CLIMATEWIRE | The Department of Transportation has started soliciting applications for a new competitive grant program that will fund climate-resilient projects for highways, public transportation, ports and intercity passenger rail.
The department's Federal Highway Administration is making $848 million available for surface-transportation projects that will help facilities and infrastructure better withstand climate impacts and natural hazards such as flooding and wildfires. The grant program was created through the bipartisan infrastructure law of 2021 and also funds planning projects and improvements to evacuation routes.
“Our thought process here is that an ounce of prevention will go a long way,” FHWA Administrator Shailen Bhatt told reporters in a recent news briefing. Projects funded by the grant program “will save money in the long run by minimizing the need for costly future maintenance and rebuilding.”
“Nothing on this large of a scale has existed from the federal government for infrastructure resilience,” said Kyle Funk, a senior researcher at the National League of Cities, an advocacy group representing municipal officials. The money ”allows cities, towns, and villages to be proactive in building resilient infrastructure with federal partnership before a natural disaster occurs or climate change [alters] the environment.”

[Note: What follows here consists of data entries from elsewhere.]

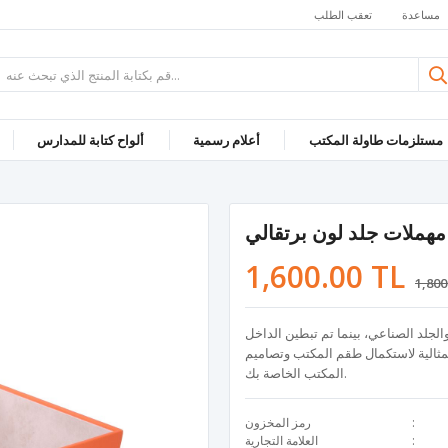
مساعدة
تعقب الطلب
مستلزمات طاولة المكتب
أعلام رسمية
ألواح كتابة للمدارس
هملات جلد لون برتقالي
1,600.00 TL
1,800
جلد الصناعي، بينما تم تبطين الداخل
لمثالية لاستكمال طقم المكتب وتصاميم
المكتب الخاصة بك.
رمز المخزون
العلامة التجارية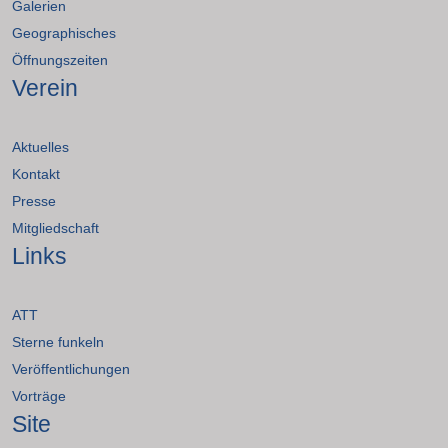
Galerien
Geographisches
Öffnungszeiten
Verein
Aktuelles
Kontakt
Presse
Mitgliedschaft
Links
ATT
Sterne funkeln
Veröffentlichungen
Vorträge
Site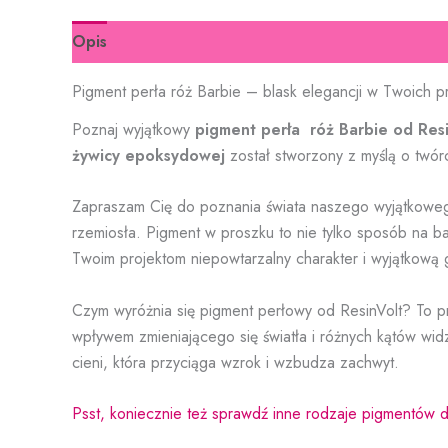
Opis
Informacje dodatkowe
Pigment perła róż Barbie – blask elegancji w Twoich p
Poznaj wyjątkowy
pigment perła róż Barbie od Resi
żywicy epoksydowej
został stworzony z myślą o twór
Zapraszam Cię do poznania świata naszego wyjątkowe
rzemiosła. Pigment w proszku to nie tylko sposób na b
Twoim projektom niepowtarzalny charakter i wyjątkową 
Czym wyróżnia się pigment perłowy od ResinVolt? To 
wpływem zmieniającego się światła i różnych kątów wid
cieni, która przyciąga wzrok i wzbudza zachwyt.
Psst, koniecznie też sprawdź inne rodzaje pigmentów 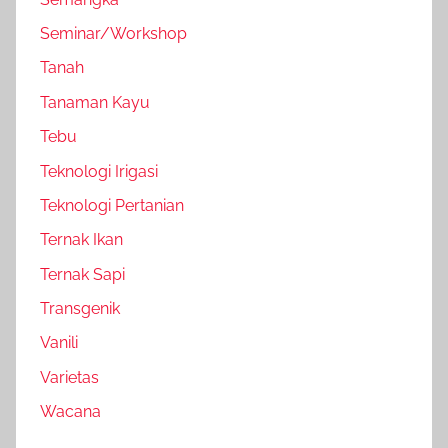
Seminar/Workshop
Tanah
Tanaman Kayu
Tebu
Teknologi Irigasi
Teknologi Pertanian
Ternak Ikan
Ternak Sapi
Transgenik
Vanili
Varietas
Wacana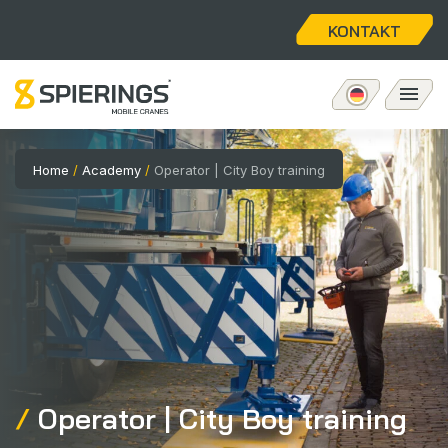
KONTAKT
Mobiler Turmdrehkran
Home
/
Academy
/
Operator | City Boy training
eLift
Aftersales
Über uns
Home
Operator | City Boy training
Stellenangebote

The $848 million is in addition to $7.3 billion that the new grant program made available through a formula that guarantees funding for each state. States, municipalities and tribes can apply for a portion of the $848 million through Aug. 18.
The program encourages projects with “nature-based solutions" that involve conservation, restoration or the construction of natural features such as marshes, dunes and parks. The program is called Promoting Resilient Operations for Transformative, Efficient and Cost-Saving Transportation, or PROTECT.
The program will enable states and municipalities to launch resilience projects that they might have not have undertaken if they had to use money that could be spent elsewhere.
"It's the fact that if you have the dedicated funding, you don't have to rob Peter to pay Paul," said Susan Binder, a principal at Cambridge Systematics transportation consultants. State and local officials often don't want to use federal transportation funds on "worthwhile but expensive" resilience projects if the funds can be spent on other transportation projects, Binder said.